Tensions run high during war. In 1942, the American and Australian soldiers allied to fight the Japanese were as tense as ever. The stakes were high for both nations, but higher for the Aussies. In the early days of the war, an Allied victory was anything but assured and Australia faced the real possibility of a Japanese invasion. No one knows how "The Battle of Brisbane" started, but it sure relieved some of that tension.
At 6:50 p.m. on Nov. 26, 1942, the pubs in Australia's third-largest city were closed and the streets flooded with allied soldiers. Private James R. Stein of the U.S. Army stopped on the corner of Adelaide and Creek Street to talk to three Australian troops when a U.S. MP stopped Pvt. Stein and asked for his leave pass. Growing more impatient as Stein fumbled through his pockets, the MP demanded he hurry up. Stein's three Aussie friends told the MP to cool it.
U.S. military police outside the Central Hotel, Brisbane.
An exchange occurred, but nobody knows exactly the order in which it happened.
Amidst some shouts and curses, the MP raised his baton, which drew a response of shoving and flying fists. Passing Australians stopped to help their fellow troops as more American MPs ran to the scene. Alarm bells and whistles began to go off, blanketing the shouts and the punches.
Outnumbered, the Americans retreated to a nearby Base Exchange, but were followed by the Aussies, who hurled rocks, sticks, bottles, and even a street sign. The MPs set up a perimeter outside the building and, by the time MP Lt. Lester Duffin arrived on the scene an hour later, 100 Australians were fighting to get through the cordon.
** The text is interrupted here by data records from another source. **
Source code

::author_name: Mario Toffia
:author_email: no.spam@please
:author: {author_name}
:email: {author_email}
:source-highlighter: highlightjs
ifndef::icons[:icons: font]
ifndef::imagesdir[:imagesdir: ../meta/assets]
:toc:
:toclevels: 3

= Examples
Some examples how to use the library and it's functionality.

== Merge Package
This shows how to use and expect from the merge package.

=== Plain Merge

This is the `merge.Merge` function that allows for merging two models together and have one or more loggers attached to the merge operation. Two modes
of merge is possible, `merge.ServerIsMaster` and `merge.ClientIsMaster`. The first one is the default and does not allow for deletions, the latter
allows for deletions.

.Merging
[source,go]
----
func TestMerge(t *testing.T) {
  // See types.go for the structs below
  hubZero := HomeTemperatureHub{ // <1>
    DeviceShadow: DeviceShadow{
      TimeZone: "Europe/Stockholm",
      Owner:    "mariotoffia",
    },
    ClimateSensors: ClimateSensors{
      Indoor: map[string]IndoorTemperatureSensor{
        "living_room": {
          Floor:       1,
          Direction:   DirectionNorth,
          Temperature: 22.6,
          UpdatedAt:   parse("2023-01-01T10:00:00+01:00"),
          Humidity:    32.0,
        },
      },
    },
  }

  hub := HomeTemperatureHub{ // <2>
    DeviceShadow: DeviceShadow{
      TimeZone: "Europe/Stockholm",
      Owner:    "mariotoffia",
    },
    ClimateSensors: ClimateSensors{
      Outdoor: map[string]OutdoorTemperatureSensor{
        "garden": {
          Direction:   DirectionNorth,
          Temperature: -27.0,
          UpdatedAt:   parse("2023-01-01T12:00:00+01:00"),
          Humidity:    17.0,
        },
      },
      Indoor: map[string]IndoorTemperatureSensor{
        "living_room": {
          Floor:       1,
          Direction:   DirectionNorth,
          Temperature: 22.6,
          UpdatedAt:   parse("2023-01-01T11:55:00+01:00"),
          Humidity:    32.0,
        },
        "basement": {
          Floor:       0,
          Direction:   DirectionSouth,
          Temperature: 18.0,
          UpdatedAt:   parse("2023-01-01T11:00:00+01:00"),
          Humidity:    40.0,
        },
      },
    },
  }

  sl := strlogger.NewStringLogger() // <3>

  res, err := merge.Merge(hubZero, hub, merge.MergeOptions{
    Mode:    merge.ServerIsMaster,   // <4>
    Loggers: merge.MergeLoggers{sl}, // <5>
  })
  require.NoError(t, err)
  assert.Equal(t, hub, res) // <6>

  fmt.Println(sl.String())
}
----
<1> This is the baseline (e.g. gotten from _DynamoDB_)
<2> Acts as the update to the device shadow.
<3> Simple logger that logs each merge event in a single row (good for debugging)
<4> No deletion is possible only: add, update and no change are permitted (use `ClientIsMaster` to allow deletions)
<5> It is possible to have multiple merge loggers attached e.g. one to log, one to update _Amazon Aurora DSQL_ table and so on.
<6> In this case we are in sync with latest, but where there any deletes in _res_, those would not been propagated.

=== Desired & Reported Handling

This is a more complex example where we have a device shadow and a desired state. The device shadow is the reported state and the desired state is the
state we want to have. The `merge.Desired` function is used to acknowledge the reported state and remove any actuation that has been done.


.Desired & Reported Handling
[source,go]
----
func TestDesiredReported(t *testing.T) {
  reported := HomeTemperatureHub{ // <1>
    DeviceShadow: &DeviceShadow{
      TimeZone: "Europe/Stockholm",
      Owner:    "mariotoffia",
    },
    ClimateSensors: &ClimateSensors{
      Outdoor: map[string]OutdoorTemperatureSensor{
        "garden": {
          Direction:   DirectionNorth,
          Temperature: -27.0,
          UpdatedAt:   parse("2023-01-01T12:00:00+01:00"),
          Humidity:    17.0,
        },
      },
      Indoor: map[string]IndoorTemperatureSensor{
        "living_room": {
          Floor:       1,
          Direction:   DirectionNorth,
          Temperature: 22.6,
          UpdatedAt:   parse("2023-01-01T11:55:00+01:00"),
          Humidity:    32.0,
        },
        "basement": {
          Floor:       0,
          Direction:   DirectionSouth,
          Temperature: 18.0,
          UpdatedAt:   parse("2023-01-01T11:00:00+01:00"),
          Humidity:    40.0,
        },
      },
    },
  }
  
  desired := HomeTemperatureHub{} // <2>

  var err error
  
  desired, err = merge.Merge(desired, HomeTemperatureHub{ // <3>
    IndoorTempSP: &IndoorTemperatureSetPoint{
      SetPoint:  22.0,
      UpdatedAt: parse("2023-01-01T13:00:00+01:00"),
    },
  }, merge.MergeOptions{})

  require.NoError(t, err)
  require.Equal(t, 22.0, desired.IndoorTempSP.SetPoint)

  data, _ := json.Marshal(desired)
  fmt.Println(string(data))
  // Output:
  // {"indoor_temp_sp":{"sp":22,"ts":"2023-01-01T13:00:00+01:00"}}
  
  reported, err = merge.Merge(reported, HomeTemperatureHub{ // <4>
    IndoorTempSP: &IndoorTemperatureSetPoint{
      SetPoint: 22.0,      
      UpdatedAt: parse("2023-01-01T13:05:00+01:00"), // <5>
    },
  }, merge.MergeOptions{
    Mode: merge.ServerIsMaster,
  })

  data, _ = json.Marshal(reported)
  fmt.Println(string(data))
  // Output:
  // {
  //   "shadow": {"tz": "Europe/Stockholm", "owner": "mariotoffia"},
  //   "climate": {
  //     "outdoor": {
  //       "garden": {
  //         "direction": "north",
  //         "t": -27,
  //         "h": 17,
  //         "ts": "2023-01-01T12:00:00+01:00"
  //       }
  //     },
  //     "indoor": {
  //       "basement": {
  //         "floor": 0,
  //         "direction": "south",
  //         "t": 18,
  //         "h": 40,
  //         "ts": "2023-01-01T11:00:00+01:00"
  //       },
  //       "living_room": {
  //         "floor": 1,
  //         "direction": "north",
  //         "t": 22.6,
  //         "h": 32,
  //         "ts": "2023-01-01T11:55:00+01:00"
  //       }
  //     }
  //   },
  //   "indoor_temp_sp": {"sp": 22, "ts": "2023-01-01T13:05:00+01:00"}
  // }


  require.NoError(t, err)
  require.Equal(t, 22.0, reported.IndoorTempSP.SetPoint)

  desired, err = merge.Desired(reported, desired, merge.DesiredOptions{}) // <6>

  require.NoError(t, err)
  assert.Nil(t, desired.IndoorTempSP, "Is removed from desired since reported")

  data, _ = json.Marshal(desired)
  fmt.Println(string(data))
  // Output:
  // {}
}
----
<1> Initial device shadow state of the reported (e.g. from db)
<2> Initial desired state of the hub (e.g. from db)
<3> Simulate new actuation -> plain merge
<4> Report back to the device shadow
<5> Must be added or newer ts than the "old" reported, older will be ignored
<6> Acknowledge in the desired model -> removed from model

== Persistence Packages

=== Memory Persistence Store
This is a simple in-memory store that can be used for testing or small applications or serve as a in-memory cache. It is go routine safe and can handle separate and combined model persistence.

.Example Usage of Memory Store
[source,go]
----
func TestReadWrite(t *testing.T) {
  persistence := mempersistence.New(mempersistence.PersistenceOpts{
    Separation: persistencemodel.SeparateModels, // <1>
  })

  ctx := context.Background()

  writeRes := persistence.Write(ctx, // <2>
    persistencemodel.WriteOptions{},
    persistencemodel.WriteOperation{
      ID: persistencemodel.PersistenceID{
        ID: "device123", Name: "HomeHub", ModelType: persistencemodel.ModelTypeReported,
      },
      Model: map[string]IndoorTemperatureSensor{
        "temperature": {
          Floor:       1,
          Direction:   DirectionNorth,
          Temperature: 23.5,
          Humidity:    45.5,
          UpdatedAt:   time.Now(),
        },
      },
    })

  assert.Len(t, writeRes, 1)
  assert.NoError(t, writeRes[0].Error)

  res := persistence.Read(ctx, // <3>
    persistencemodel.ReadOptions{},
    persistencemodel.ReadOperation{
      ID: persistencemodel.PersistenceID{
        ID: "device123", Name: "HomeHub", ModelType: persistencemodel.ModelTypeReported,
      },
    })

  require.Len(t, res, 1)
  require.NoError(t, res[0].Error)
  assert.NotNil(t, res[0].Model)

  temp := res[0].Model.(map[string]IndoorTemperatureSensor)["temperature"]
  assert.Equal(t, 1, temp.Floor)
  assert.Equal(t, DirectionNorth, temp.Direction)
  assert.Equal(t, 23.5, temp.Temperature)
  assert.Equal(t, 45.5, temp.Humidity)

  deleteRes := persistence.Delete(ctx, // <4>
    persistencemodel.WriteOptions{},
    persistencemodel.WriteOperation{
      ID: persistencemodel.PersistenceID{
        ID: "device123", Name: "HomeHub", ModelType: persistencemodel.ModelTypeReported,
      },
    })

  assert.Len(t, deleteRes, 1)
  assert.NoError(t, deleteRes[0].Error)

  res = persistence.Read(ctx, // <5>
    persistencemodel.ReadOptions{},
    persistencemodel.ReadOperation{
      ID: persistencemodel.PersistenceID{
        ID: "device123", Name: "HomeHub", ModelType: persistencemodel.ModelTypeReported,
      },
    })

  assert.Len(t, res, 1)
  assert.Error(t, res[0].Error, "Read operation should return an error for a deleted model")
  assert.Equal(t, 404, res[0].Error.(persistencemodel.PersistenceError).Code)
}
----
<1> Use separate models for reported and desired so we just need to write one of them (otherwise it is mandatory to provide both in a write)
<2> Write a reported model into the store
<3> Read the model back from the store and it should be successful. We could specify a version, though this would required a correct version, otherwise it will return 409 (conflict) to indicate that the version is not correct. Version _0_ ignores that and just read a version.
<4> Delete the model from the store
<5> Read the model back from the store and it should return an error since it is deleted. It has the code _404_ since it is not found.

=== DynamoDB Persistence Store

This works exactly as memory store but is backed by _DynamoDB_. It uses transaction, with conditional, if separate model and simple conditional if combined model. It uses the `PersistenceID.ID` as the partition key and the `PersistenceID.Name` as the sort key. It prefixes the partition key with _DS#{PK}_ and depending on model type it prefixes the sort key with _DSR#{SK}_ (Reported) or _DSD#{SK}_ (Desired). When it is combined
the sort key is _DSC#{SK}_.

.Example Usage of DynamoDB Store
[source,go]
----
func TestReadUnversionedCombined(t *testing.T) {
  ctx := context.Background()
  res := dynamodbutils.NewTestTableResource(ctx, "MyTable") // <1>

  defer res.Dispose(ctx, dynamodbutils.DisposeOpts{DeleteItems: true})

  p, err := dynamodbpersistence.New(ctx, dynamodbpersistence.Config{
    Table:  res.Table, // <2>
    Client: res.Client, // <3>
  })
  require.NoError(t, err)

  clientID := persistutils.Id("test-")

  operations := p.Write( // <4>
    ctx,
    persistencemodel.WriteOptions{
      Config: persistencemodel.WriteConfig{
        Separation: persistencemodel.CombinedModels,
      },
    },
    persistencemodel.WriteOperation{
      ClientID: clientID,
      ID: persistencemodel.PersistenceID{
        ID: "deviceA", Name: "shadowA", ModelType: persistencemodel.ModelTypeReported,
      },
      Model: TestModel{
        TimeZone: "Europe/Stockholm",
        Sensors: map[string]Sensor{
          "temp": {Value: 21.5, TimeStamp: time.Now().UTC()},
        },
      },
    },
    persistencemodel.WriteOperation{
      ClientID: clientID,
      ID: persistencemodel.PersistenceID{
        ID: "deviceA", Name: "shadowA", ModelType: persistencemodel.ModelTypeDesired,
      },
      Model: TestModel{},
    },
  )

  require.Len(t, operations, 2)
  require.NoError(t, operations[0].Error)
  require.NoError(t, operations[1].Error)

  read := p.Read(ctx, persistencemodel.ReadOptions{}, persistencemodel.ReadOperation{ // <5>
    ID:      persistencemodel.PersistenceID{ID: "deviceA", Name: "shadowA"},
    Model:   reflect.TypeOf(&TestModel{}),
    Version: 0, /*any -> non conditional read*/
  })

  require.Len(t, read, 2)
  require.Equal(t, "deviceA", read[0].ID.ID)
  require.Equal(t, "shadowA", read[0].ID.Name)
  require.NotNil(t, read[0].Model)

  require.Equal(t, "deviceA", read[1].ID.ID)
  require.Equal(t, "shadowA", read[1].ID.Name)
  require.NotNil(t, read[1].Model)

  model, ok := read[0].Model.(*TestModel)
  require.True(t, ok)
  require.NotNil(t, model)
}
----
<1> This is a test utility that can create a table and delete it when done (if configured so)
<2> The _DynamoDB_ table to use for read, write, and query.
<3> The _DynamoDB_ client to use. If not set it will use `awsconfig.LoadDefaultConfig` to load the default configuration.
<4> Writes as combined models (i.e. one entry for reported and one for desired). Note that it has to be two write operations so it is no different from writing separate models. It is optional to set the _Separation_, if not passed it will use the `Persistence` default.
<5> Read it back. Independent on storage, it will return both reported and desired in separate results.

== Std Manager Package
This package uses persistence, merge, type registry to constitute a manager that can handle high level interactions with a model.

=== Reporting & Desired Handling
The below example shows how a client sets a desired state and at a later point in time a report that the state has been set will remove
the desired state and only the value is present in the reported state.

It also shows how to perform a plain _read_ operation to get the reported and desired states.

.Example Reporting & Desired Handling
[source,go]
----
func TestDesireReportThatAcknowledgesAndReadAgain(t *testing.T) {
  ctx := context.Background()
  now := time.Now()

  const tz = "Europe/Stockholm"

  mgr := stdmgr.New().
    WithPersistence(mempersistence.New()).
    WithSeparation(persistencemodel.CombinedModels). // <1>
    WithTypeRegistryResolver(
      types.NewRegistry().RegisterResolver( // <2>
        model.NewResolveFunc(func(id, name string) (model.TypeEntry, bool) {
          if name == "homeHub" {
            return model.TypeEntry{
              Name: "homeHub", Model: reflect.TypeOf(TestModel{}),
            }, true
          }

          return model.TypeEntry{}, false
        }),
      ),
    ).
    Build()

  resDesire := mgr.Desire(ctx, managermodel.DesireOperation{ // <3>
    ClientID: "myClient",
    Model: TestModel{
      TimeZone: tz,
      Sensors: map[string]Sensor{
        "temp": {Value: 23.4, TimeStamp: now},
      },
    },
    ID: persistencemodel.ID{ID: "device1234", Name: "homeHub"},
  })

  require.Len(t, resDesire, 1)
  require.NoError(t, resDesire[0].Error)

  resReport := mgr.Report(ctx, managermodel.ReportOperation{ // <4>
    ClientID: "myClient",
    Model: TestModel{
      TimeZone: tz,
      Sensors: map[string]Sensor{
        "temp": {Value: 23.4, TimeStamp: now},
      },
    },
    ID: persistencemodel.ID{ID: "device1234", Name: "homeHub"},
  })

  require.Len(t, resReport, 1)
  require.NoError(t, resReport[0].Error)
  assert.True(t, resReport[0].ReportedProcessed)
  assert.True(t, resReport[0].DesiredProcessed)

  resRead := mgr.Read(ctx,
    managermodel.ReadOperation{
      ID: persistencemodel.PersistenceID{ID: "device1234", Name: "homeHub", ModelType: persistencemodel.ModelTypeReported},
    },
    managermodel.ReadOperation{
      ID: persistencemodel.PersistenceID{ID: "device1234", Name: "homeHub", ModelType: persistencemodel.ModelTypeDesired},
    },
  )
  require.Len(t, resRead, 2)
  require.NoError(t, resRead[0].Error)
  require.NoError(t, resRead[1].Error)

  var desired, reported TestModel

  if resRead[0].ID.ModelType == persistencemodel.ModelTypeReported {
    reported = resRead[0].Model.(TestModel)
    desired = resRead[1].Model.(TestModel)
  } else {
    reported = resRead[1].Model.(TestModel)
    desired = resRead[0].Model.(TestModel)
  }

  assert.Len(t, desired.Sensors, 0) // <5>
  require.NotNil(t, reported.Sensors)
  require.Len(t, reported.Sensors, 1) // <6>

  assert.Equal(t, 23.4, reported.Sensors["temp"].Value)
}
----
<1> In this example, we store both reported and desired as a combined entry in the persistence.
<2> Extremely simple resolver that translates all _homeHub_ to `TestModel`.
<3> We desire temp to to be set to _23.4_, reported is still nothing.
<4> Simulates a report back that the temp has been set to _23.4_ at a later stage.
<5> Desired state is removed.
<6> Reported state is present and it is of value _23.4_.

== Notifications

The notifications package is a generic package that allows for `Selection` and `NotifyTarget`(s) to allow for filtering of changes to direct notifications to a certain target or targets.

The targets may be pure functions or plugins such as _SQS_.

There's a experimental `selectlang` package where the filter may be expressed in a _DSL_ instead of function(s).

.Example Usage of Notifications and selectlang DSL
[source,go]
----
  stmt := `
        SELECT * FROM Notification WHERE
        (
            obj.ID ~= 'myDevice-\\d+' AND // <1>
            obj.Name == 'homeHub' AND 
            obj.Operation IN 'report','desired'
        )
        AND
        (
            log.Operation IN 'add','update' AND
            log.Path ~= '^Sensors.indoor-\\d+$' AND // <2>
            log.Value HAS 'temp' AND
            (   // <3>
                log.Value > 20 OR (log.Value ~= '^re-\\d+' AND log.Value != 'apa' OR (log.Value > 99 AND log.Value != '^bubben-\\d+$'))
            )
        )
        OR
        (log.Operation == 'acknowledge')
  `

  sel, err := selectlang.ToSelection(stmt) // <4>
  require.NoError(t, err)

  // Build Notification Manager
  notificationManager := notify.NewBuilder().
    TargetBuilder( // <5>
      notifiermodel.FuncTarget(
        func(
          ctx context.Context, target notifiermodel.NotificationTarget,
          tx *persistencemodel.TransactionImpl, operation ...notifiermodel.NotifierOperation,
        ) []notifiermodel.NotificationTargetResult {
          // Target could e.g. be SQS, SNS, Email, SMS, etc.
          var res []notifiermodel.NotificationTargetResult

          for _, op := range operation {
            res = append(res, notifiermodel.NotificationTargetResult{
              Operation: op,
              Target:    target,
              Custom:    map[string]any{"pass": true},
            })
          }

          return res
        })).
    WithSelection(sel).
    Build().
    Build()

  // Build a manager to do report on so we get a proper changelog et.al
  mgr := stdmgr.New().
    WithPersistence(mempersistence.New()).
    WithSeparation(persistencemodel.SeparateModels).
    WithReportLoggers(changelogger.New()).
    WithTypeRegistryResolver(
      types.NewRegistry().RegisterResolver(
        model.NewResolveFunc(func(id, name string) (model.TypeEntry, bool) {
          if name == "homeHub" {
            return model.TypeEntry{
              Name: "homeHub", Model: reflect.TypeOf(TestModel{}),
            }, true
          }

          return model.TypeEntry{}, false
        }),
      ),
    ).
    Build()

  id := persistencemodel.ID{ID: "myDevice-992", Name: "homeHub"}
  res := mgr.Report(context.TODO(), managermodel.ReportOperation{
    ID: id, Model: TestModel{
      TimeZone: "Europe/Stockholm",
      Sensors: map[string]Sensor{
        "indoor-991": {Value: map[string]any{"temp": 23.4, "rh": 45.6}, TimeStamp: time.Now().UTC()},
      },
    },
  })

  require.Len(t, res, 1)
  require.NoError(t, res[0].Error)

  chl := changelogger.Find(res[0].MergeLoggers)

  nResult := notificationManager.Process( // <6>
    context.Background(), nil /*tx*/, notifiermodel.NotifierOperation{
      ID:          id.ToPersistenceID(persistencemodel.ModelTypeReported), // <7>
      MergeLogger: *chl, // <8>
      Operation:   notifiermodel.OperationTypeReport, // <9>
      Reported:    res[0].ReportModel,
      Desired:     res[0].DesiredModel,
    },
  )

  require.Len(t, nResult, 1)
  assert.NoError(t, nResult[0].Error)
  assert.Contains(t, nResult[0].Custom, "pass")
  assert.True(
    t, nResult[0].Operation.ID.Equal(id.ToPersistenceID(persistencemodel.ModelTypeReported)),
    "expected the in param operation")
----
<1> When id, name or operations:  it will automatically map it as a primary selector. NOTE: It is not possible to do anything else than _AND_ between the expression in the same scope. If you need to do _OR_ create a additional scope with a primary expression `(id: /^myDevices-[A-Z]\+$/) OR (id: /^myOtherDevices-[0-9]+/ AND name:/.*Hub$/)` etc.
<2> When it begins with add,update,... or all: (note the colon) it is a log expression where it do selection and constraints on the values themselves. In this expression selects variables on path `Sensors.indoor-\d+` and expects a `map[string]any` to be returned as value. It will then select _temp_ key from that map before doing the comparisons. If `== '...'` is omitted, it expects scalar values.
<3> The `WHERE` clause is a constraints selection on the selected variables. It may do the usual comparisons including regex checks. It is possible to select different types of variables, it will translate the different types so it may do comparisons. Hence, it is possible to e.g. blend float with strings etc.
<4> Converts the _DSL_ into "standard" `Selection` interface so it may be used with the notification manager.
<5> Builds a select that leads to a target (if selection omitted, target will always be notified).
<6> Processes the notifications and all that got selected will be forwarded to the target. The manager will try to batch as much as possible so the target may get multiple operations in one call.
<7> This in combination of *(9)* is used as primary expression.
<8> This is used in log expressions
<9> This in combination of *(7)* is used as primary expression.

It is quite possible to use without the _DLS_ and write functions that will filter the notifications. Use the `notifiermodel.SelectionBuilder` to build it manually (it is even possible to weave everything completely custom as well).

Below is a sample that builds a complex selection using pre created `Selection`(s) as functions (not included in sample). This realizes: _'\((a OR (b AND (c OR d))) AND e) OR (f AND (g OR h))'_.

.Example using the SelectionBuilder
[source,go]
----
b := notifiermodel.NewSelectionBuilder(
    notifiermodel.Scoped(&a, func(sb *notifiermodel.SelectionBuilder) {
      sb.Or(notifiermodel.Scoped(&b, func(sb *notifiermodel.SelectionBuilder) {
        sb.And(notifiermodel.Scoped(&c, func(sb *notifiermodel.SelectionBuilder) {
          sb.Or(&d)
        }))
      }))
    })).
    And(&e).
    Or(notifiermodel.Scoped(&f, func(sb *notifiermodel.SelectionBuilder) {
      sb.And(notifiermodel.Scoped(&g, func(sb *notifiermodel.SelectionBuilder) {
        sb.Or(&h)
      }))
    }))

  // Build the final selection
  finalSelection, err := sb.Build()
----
The Australians moved to break into the American Red Cross building adjacent to the opposite corner as the fighting spread to other streets in the area. A little over an hour after Pvt. Stein was fumbling for his leave pass, an estimated 2,000 to 5,000 GIs were in the streets of the city.
American troops were ordered back to their barracks and ships as picket guards stopped an Australian truck in the area carrying some firepower — Owen submachine guns and grenades. But despite everyone's best effort, an American did get a shotgun into the melee and it quickly went off, killing an Australian and wounding many others on both sides.
The American Red Cross building on the corner of Adelaide and Creek Streets in Brisbane Australia, 1942.
Fights raged in canteens around the city throughout the night, but the main fighting was finally quelled by 10 p.m. that evening. There were sporadic confrontations throughout the city in the following days, but none rivaled the size, anger, and violence of the first night of what came to be known as "The Battle of Brisbane."
News of the brawl never reached the U.S. due to military censorship, but the legend only grew in the following days, as the stories of those involved in the fighting were exaggerated and began to spread. Up to one million Americans served in Australia during World War II and weren't always appreciated by the locals.
Americans were said to be aggressive with Australian women, and Australian troops were annoyed that American troops were better paid, equipped, and fed — not to mention that U.S. troops had access to cheap cigarettes, liquor, and other luxury items that Aussies couldn't even get. The whole situation was a powder keg waiting to explode — and it did.